A pesar de que no quería arruinar ese encuentro tan anhelado no me quedé callada y dije lo que pensaba.  Todavía creía que mi papá me quería incondicionalmente y que siempre iba a estar para mi, me iba a cuidar y proteger  y, en un acto de incondicionalidad paterna, se iba a dar cuenta de que eso que él apoyaba me perjudicaba.  

Eso no pasó.

Porque pudiste ser mía

Pero te pasaste demasiado de la raya

Con las cosas de mierda que decis todo el tiempo sin parar

You could be mine – Guns ‘n’ Roses

Ayer fue el Día del Padre y yo no saludé al mío.

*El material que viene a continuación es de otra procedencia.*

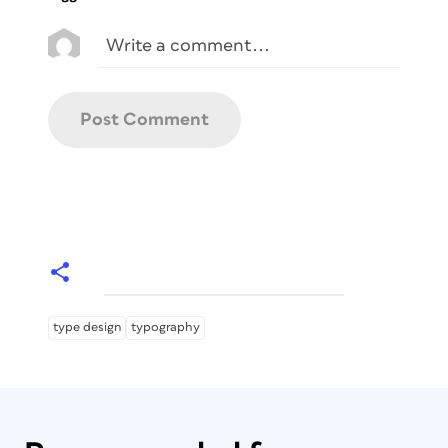
type design
typography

Después de la última vez que nos vimos, hablamos brevemente para desearnos feliz cumpleaños, en Navidad no tuve fuerzas para atender el teléfono y Año Nuevo se resolvió en un frío mensaje.  Esa fue la última vez que mi papá me habló.  Hace poco, lo llamé por teléfono, preocupada porque su provincia se estaba incendiando y no respondió.  Me preocupé. Pensé que le había pasado algo.  No podía creer que no me atendiera.  Yo soy su hija.  ¿Cómo no se le atiende el teléfono a una hija?